You would have to design and make your own mock community, which you would then PCR and pool with the rest of your samples. If you already have your sequence data, it’s too late :). One suggestion for the future would be to make a mock community by pooling clones from old 16S rRNA clone libraries that you’ve already got good sequence data for.

Dear Patrick,

I find seq.error a very important analysis tool for mock studies but I am afraid not a lot of people are aware of its existence, and it’s documentation is rather incomplete when compared to other mothur parts. I first want to thank you for developing such a tool that reveals many otherwise unknown aspects of the data.

I have a few questions about this subroutine.
Is it correct that for datasets presented in Schloss et al. 2011 PLoS ONE paper, you used seq.error to identify the “undetected chimeras” (those which were missed by Uchime etc)? Both seq.error outputs *.error.summary and *.error.chimera have annotations for reads indicating the number of parents. I was assuming that you used this information to filter out the false negatives of chimera detection algorithms, is it correct?

Can you also briefly explain the difference between the seq.error outputs *.error.seq.forward and *.error.seq.reverse? I also could not understand why not all query(read)-reference pairs were included in the output file *.error.ref-query, but rather a subset of read-reference alignments are presented there.

Best regards

Bump…

I think I know what he was asking. I’ll try to rephrase:

This is directly from 454 SOP:

Next, we need to get the sequences that correspond to our mock community (the group name is MOCK.GQY1XT001):

mothur > get.groups(fasta=GQY1XT001.shhh.trim.unique.good.filter.unique.precluster.pick.pick.fasta, group=GQY1XT001.shhh.good.pick.pick.groups> , name=GQY1XT001.shhh.trim.unique.good.filter.unique.precluster.pick.pick.names, groups=MOCK.GQY1XT001> )

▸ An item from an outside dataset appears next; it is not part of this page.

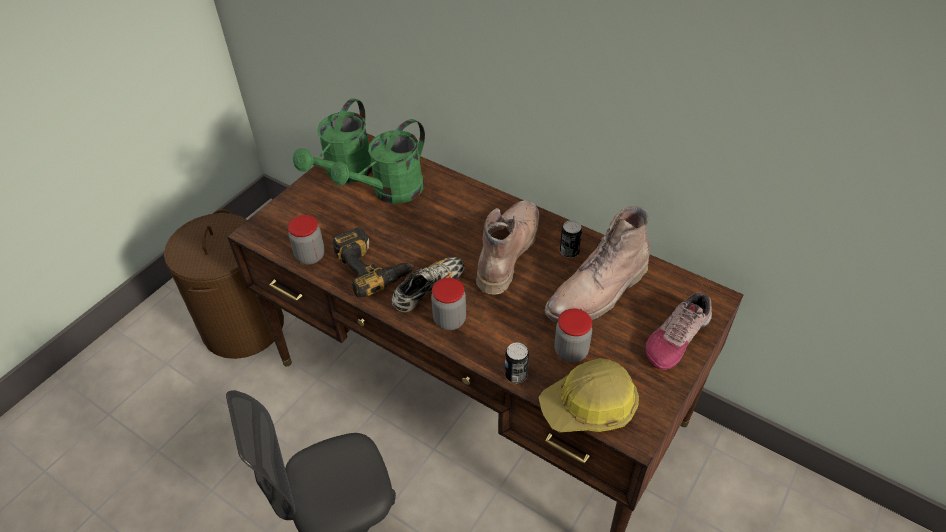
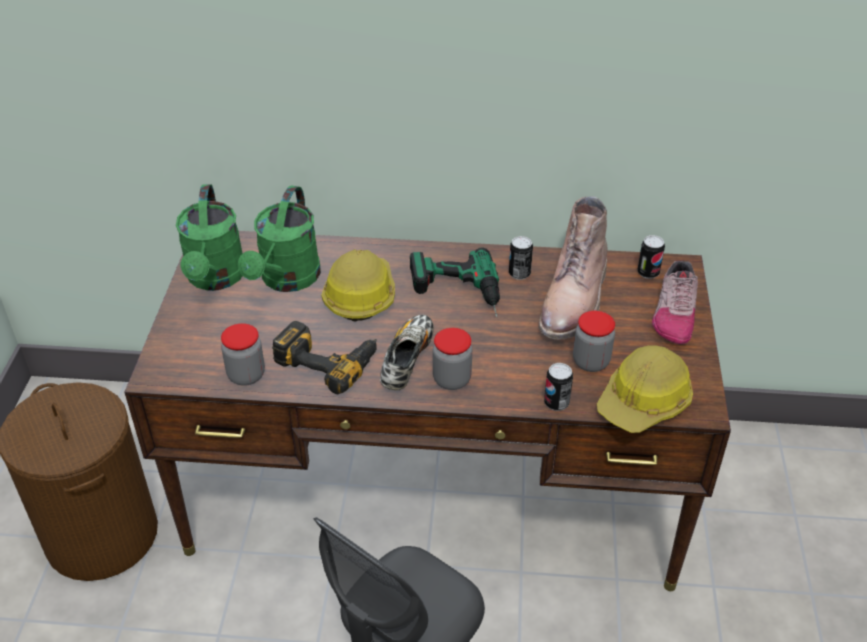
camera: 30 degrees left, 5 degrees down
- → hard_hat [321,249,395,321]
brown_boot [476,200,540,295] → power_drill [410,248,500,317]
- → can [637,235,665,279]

He is trying to ask, why would we need to search file fasta=GQY1XT001.shhh.trim.unique.good.filter.unique.precluster.pick.pick.fasta (current analysis data) for barcodes MOCK.GQY1XT001, as there should be no “mock” barcodes in these files listed above?

He is also concerned that if he runs an analysis with his fasta=AAA.fasta, group=AAA.group, name=AAA.names, it also won’t contain any MOCK.AAA barcodes.

This is something I found in SchlossSOP:
There is a GQY1XT001.MOCK.GQY1XT001.shhh.groups file in SchlossSOP folder, for example. This file does contain “GQY1XT001.MOCK.GQY1XT001” groups in it.

GQY1XT001.oligos file also contain barcode:

barcode AACCGTGTC MOCK.GQY1XT001

Is there some information (steps) missing in 454 SOP regarding this barcode and subsequent analysis? Indeed, this barcode will put sequences starting with AACCGTGTC into MOCK.GQY1XT001 groups, so that we can get those sequences and groups later.

Any comments?
Thanks!

In 454 SOP, there are sequencing samples from mice fecal material (test samples) and mock community composed of genomic DNA from 21 bacterial and archaeal strains that were sequenced together in the same sff file.

All mock communities were sequenced with the barcode listed in GQY1XT001.oligos to put those mock community under a separate “group”.

barcode AACCGTGTC MOCK.GQY1XT001

Obviously, in custom 454 run if you did not sequence identical mock community listed in PLoS ONE 2011 paper, there is no way for you to estimate Specificity or Sensitivity (Error Rate section of 454 SOP) of your analyses.